Consistent with these findings, Hashemzadeh et al. demonstrated that UiO-66-Oxaliplatin-FA induced more outstanding ROS production and disrupted the antioxidant defence system more effectively than UiO-66-Oxaliplatin or the free drug alone [66].

3.9. Limitations of the study

A comprehensive understanding of the specific anticancer effects of UiO-66-NH₂-CIS-FA requires further investigation through in vivo and clinical studies. The most effective approach to evaluating drug delivery systems involves a combination of in vitro, in vivo, and clinical trials. Initial screening in cell culture serves as a critical preliminary step, enabling the selection of the most promising formulation for subsequent testing in animal models. Following successful preclinical evaluation, the optimized formulation can be advanced to clinical trials for further validation of its therapeutic efficacy and safety in humans.

4. Conclusion

UiO-66-NH₂ nanocomposites demonstrate significant potential as anticancer agents due to their unique physicochemical properties and mechanisms of action. The high surface area, tunable pore size, biocompatibility, and chemical stability of these nanoparticles provide a promising platform for targeted drug delivery and combination therapy. Their pH-responsive behavior, enhanced drug release capabilities, and exploitation of the enhanced permeability and retention (EPR) effect position UiO-66-NH₂ as a valuable tool in cancer treatment. By leveraging nanotechnology, UiO-66-NH₂ nanoparticles represent a cutting-edge approach, offering the potential for more effective and personalized cancer therapies.

This study introduces a novel FA-functionalized UiO-66-NH₂ MOF for targeted CIS delivery. The incorporation of FA significantly improves the selective delivery of CIS to MDA-MB-231 breast cancer and A2780 ovarian cancer cells. The developed system exhibits a pH-responsive release profile, ensuring optimal drug release in the acidic tumor microenvironment. Compared to free CIS, the synthesized UiO-66-NH₂-CIS-FA formulation demonstrated enhanced anticancer efficacy.
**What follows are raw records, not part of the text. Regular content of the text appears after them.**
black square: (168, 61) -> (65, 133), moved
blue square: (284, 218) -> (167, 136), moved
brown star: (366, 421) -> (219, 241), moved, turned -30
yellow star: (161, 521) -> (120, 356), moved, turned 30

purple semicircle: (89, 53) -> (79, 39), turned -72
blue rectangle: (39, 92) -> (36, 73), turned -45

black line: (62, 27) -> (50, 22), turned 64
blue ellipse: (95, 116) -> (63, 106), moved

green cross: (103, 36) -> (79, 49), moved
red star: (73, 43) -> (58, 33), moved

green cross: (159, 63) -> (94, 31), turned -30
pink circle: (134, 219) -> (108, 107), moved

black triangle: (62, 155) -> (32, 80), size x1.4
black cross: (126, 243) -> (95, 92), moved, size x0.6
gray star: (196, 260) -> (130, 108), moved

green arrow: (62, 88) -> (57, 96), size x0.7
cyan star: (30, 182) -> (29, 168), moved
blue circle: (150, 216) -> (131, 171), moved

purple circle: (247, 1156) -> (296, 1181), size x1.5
Comprehensive in vitro analyses revealed that UiO-66-NH₂-CIS-FA induces apoptosis and cell cycle arrest by upregulating pro-apoptotic genes (BAX, P53) and downregulating anti-apoptotic and proliferative markers (BCL2, CCND1, CDK4). These findings establish FA-decorated UiO-66-NH₂-CIS as a promising targeted nanocarrier, offering improved cytotoxicity and selectivity against cancer cells while maintaining biocompatibility with healthy cells.
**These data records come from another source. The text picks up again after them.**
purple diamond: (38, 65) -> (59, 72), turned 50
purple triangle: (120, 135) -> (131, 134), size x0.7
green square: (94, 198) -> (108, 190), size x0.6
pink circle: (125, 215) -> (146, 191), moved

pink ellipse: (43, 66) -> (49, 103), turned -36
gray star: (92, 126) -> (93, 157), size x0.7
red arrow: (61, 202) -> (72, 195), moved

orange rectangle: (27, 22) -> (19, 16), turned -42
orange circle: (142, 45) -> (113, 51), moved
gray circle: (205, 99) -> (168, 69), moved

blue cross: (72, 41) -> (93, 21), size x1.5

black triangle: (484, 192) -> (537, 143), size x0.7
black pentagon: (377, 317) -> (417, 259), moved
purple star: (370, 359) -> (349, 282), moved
CRediT authorship contribution statement

Zahra Sadeghi Jam: Writing – original draft, Methodology, Investigation, Formal analysis, Data curation. Farzaneh Tafvizi: Writing – review & editing, Supervision, Project administration, Methodology, Investigation, Formal analysis, Data curation. Parvin Khodarahmi: Methodology. Parvaneh Jafari: Methodology. Fahimeh Baghbani-Arani: Methodology.

Data availability

The data used to support the findings of this study are available from the corresponding author upon request.

Funding source

No funding.

Declaration of competing interest

The authors declare that they have no known competing financial interests or personal relationships that could have appeared to influence the work reported in this paper.